Only as 1 example, suppose I know qcauchy(p = c(.025, .975), location = x, scale = y ) = c(-12.7062, 12.7062 ), THEN, is there a way I can find out what x and y could reasonably be (i.e., within some margin of error)?

P.S.: As a small possible start, can nlm() (i.e., non-linear minimazation) help here? Or the fact the most right-hand side [i.e., c(-12.7062, 12.7062 ) ], are the same number with opposite signs.

Answer 1

I used a package for solving a system of nonlinear equations nleqslv.
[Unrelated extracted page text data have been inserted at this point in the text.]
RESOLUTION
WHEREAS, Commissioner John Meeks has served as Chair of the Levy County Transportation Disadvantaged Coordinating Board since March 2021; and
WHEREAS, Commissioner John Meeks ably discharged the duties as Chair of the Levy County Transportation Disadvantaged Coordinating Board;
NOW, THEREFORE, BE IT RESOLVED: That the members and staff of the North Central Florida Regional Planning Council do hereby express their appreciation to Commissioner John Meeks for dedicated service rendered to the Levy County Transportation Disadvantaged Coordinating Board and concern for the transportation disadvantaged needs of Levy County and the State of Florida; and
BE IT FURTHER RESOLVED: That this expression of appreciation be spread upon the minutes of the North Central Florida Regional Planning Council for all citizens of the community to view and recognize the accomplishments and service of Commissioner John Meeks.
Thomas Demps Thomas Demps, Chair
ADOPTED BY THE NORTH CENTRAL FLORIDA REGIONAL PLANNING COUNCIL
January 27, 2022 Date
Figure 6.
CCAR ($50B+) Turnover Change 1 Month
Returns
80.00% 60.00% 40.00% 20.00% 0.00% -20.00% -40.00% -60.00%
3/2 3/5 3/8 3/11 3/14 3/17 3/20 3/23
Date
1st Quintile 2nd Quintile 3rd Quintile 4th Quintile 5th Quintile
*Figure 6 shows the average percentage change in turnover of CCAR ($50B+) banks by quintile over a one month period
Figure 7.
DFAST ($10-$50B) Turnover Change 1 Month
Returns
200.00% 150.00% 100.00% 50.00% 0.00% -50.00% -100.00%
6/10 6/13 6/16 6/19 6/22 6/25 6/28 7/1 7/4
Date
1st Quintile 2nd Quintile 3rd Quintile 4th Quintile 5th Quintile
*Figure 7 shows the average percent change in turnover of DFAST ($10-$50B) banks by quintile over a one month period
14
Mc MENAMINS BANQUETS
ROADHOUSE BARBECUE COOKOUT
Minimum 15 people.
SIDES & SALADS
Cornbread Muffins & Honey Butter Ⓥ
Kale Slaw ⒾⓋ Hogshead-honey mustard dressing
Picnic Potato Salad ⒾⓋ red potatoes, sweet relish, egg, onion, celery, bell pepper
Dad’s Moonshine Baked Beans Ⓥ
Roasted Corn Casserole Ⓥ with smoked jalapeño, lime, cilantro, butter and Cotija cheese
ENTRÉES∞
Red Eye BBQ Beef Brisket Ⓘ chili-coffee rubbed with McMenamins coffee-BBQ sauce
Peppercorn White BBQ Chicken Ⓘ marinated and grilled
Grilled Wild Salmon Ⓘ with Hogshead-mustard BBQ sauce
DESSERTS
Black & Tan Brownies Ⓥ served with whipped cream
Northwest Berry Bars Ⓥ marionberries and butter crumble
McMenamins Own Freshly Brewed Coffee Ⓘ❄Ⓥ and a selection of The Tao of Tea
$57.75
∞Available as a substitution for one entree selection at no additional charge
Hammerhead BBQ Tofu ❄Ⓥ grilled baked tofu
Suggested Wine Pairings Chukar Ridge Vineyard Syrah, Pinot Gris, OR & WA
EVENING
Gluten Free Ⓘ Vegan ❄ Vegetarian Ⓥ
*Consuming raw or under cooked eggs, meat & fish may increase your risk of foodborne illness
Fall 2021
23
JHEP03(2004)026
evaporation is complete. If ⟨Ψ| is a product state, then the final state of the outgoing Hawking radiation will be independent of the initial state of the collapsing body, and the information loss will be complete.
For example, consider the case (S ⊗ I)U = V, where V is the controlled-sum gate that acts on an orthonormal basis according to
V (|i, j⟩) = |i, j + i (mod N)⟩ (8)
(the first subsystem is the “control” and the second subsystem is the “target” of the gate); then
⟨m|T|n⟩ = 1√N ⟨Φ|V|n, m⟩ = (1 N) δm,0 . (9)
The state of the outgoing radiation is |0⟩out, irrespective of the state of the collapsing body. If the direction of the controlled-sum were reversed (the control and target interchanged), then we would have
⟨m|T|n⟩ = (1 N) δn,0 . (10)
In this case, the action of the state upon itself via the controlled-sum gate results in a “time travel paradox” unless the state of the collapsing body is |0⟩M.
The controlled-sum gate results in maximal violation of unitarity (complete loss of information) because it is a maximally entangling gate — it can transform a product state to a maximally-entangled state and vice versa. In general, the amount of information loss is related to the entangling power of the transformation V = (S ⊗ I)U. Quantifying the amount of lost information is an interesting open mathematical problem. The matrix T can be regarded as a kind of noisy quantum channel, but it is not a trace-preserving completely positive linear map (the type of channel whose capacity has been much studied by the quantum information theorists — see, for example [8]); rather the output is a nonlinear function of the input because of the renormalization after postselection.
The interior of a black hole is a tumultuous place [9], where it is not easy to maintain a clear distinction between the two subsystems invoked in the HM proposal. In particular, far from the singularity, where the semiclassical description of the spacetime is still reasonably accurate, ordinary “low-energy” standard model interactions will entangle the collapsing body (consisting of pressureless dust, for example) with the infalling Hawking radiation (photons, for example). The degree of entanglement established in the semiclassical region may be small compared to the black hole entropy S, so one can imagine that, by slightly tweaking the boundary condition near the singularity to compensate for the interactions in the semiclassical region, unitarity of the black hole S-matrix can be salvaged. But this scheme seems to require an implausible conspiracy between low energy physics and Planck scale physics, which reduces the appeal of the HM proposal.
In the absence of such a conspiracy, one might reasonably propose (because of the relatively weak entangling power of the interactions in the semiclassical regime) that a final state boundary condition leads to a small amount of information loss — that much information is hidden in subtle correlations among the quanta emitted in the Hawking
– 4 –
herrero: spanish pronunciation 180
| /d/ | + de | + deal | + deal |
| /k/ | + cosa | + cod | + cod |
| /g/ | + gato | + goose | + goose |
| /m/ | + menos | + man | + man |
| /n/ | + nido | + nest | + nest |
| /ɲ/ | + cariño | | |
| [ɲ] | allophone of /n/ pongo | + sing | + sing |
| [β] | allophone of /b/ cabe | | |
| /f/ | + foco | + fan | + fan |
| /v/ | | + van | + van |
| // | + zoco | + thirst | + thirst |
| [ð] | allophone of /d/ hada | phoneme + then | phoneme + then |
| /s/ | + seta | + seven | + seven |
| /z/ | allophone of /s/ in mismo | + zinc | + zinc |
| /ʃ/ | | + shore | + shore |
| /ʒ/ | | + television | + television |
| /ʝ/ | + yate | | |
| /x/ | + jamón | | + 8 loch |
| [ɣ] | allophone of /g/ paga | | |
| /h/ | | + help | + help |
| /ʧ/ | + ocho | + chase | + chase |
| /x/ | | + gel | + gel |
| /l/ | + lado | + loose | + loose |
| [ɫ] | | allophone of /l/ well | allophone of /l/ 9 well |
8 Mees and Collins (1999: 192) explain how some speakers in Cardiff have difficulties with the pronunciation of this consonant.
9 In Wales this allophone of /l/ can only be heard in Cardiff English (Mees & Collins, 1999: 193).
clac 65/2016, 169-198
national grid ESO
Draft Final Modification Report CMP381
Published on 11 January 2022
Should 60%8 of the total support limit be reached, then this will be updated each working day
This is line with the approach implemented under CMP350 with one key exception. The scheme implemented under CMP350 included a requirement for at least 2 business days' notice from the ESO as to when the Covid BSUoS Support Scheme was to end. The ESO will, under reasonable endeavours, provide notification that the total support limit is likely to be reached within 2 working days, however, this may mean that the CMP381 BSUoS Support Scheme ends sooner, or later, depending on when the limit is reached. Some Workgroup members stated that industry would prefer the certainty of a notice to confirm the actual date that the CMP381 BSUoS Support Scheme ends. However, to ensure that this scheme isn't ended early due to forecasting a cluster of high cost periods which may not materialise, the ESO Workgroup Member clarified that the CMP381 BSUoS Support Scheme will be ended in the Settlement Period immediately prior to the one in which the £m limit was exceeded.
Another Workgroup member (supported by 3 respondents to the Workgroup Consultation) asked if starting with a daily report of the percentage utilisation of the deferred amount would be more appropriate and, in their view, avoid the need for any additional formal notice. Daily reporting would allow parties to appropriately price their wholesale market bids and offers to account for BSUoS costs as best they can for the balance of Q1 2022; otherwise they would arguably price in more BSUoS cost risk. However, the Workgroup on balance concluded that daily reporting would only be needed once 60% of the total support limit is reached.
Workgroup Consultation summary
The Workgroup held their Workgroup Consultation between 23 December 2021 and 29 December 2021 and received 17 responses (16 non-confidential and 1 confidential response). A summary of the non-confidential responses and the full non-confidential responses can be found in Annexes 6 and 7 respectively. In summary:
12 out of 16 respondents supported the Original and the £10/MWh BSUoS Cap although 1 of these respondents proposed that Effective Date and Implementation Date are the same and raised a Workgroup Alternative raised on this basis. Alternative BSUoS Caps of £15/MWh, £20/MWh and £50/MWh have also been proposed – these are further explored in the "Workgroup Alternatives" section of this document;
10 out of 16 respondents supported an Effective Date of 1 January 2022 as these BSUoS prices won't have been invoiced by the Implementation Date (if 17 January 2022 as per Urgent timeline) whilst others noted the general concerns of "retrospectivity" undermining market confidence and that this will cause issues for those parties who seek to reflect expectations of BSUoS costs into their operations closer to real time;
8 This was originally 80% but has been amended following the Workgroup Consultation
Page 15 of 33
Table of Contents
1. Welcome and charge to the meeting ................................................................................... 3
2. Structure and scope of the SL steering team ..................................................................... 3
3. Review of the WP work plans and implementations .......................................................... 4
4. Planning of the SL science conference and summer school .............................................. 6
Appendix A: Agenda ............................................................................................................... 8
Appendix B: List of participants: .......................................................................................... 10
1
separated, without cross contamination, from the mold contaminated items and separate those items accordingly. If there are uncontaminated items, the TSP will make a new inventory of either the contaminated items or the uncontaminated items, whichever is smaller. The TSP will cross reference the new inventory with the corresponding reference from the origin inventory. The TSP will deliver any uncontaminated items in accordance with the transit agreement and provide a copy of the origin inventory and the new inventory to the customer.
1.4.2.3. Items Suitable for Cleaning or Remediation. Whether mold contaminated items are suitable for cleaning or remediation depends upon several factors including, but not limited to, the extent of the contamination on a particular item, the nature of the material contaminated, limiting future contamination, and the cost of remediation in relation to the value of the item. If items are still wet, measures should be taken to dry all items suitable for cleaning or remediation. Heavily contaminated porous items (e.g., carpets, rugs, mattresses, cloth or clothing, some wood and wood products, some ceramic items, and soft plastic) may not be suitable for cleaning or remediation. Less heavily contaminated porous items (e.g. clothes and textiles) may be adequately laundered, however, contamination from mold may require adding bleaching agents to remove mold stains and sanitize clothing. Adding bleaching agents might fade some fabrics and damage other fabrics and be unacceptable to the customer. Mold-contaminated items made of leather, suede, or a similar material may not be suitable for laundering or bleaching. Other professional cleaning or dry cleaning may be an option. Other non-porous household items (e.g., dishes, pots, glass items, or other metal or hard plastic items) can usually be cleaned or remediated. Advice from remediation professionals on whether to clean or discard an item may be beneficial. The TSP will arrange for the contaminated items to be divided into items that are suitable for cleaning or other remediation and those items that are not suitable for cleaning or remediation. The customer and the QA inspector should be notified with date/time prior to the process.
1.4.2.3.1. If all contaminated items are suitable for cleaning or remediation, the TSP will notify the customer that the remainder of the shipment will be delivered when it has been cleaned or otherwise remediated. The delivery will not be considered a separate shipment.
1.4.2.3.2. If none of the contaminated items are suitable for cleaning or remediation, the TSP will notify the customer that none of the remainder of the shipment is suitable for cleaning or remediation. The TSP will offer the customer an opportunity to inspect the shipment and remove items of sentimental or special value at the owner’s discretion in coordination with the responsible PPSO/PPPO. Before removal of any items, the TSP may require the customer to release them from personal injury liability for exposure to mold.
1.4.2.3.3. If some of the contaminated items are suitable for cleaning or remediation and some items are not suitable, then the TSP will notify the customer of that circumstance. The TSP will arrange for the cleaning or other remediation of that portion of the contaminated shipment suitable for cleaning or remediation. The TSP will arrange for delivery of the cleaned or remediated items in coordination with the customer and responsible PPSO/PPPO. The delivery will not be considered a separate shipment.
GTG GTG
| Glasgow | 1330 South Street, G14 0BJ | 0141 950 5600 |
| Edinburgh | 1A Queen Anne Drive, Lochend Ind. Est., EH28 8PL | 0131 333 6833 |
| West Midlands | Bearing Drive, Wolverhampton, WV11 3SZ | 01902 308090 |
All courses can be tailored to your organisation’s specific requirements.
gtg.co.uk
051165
I tried the following

library(nleqslv)

f <- function(x) {
    y <- c(-12.7062, 12.7062) - qcauchy(c(.025,.975), location=x[1],  scale=x[2]) 
    y
}

nleqslv(c(1,1), f)

and got this answer

$x
[1] 5.773160e-15 9.999996e-01

$fvec
[1]  1.421085e-14 -1.421085e-14

$termcd
[1] 1

$message
[1] "Function criterion near zero"

$scalex
[1] 1 1

$nfcnt
[1] 1

$njcnt
[1] 1

$iter
[1] 1

Answer 2

In addition to Bhas answer, you can first use your intuition and recognise that location must be zero, since the distribution is symmetric and - as you pointed out - the two values are the same up to their sign. So in this case the distribution is symmetric around zero.

To find the scale, use Bhas answer or

find_scale_template <- function(q)
  function(y) {
    (qcauchy(p = .975, location = 0, scale = y) - q)^2
  }
}
find_scale <- find_scale_template(12.7062)
optimize(find_scale, interval = c(0, 10))